According to Eidos Interactive chairman Ian Livingstone, more than 500,000 units of Commandos 2: Men of Courage were shipped on launch and the title entered the retail charts in the top five in all major markets, but reported that it sold below expectations and contributed to the company's £11 million loss in the quarter. The game ultimately surpassed 500,000 units sold by September 2002. The game's computer version received a "Silver" sales award from the Entertainment and Leisure Software Publishers Association (ELSPA), indicating sales of at least 100,000 copies in the United Kingdom; a "Gold" certification from the Verband der Unterhaltungssoftware Deutschland (VUD), for sales of at least 100,000 units across Germany, Austria and Switzerland; and a "Platinum" prize in Spain, for over 80,000 sales in the country during its first year.
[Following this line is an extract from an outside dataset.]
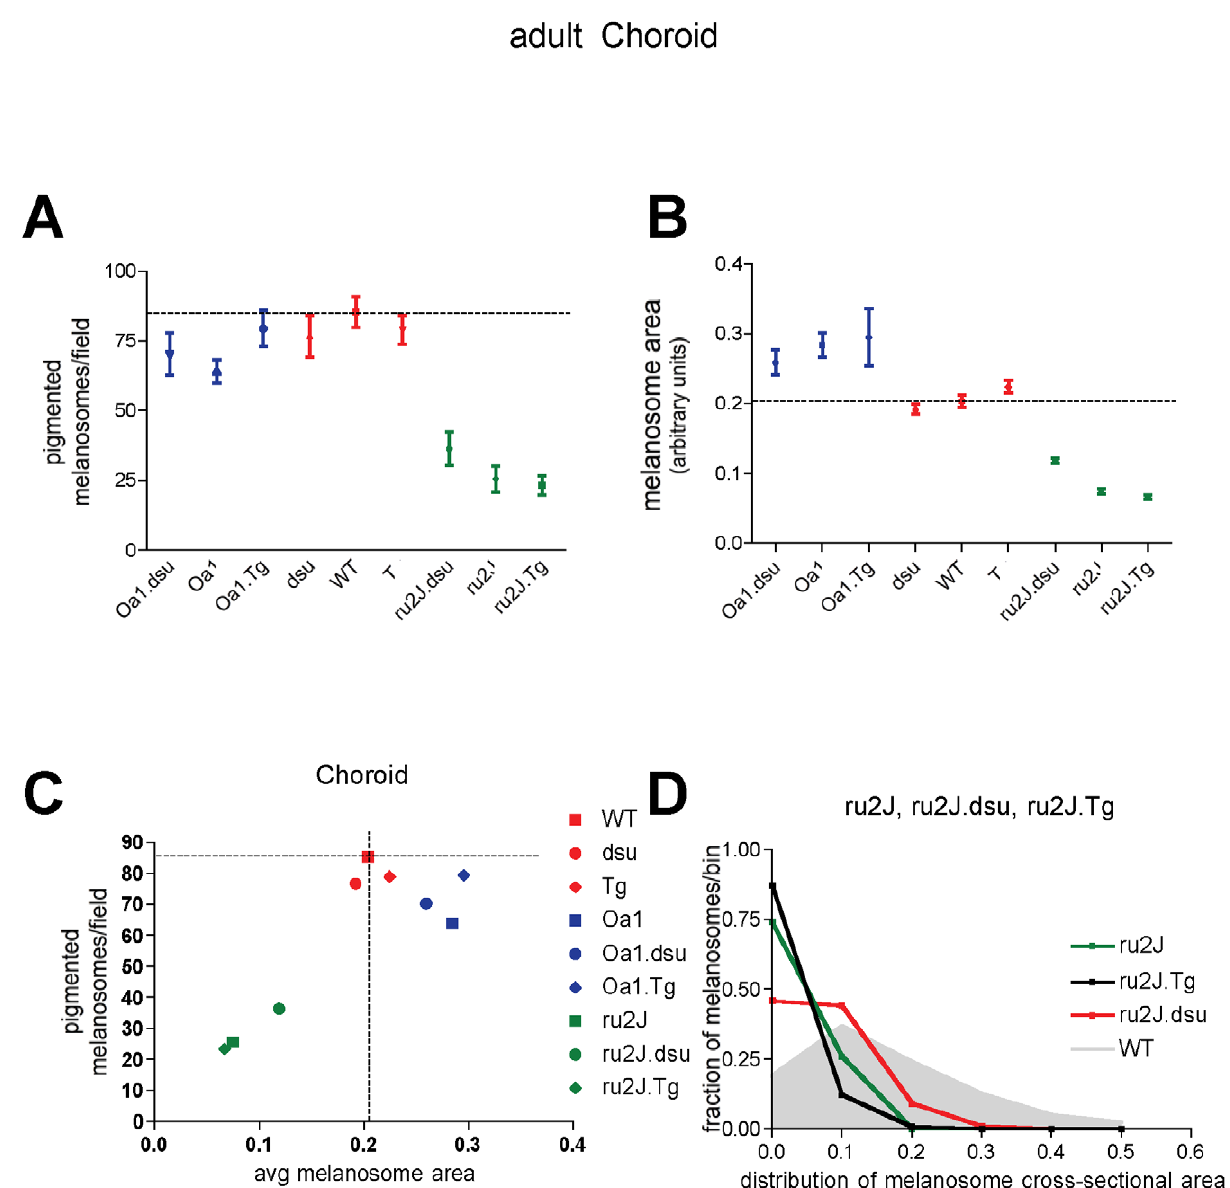
Figure 5. Melanoregulin levels influence melanosome characteristics in the choroid of Hps5 ru2J and Oa1 mutant mice. Quantitation and analysis of the data shown in Figure 4. Data points are mean values 6 SEM. A. Melanosome number and B. Melanosome area on an Oa1 null background do not show a statistically significant change as a function of melanoregulin dose; all p values are p . 0.05. In contrast, in Hps5 ru2J mice, both melanosome number and area increase, p , 0.05. Mreg dsu mice show a significant increase in melanosome area, p , 0.05, with melanoregulin over-expression ( Mreg Tg ) and a decrease from wildtype in melanoregulin loss of function mice ( Mreg dsu ), p , 0.05, with no significant change in number of melanosomes in either case, p . 0.05. C. The number of pigmented melanosomes per field is compared to the average melanosomal area in wildtype (C57Bl6/J) mice.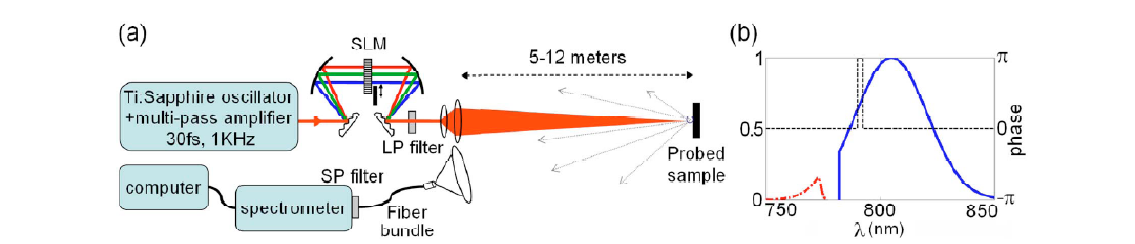
Figure 13 . CARS spectra from [60]. Resolved femtosecond CARS vibrational spectra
Its PlayStation 2 version sold 40,000 units in the region.

Aggregate score
| Aggregator | Score |  |  |
| PC | PS2 | Xbox |
| Metacritic | 87/100 | 67/100 | 67/100 |

Review scores
| Publication | Score |  |  |
| PC | PS2 | Xbox |
| Computer Games Magazine | 4/5 | N/A | N/A |
| Computer Gaming World | 4.5/5 | N/A | N/A |
| Computer and Video Games | 8/10 | N/A | N/A |
| Edge | 7/10 | N/A | N/A |
| Eurogamer | 9/10 | N/A | N/A |
| Game Informer | 7.5/10 | N/A | 6/10 |
| GamePro | N/A | N/A | 2/5 |
| GameRevolution | B+ | C | N/A |
| GameSpot | 8.8/10 | 7.5/10 | 7.8/10 |
| GameSpy | 93% | 3/5 | 4/5 |
| GameZone | 9/10 | 9/10 | N/A |
| IGN | 9/10 | 7/10 | 7/10 |
| Next Generation | 3/5 | N/A | N/A |
| Official U.S. PlayStation Magazine | N/A | 2/5 | N/A |
| Official Xbox Magazine (US) | N/A | N/A | 7.2/10 |
| PC Gamer (US) | 80% | N/A | N/A |

===Critical reception===
The PC version received "generally favorable reviews", while the PlayStation 2 and Xbox versions received "average" reviews, according to the review aggregation website Metacritic. With an aggregate score of 87, the computer version of Commandos 2 is the highest-rated Spanish game listed on Metacritic. The PC version was praised for the AI which was advanced for the time but criticized for the steep learning curve. Many reviewers found that the controls of the console versions were much less intuitive and easy to use than the PC controls and that they made the game more difficult as a result. Most reviewers recommended the PC version instead.

Carla Harker from Next Generation gave three stars out of five for PC version, and called the game "insanely" difficult.

GameLive PC named Commandos 2 the best strategy game of 2001–2002. The editors of Computer Games Magazine nominated Commandos 2 as the best real-time strategy game of 2001, but ultimately gave the award to Kohan: Immortal Sovereigns. It was likewise a runner-up for The Electric Playgrounds "Best Strategy Game for PC" prize, which went to Etherlords.

In 2021, GQ España named Commandos 2 one of the best Spanish-made games ever.

==High-definition remaster==
After owning the rights to the series when the original company Pyro Studios went defunct in 2017, Kalypso Media released a high-definition remaster of Commandos 2 in 2020. It received mixed reviews due to poor controls, underwhelming up-res and heavy censorship; any Nazi symbolism has been removed from the game.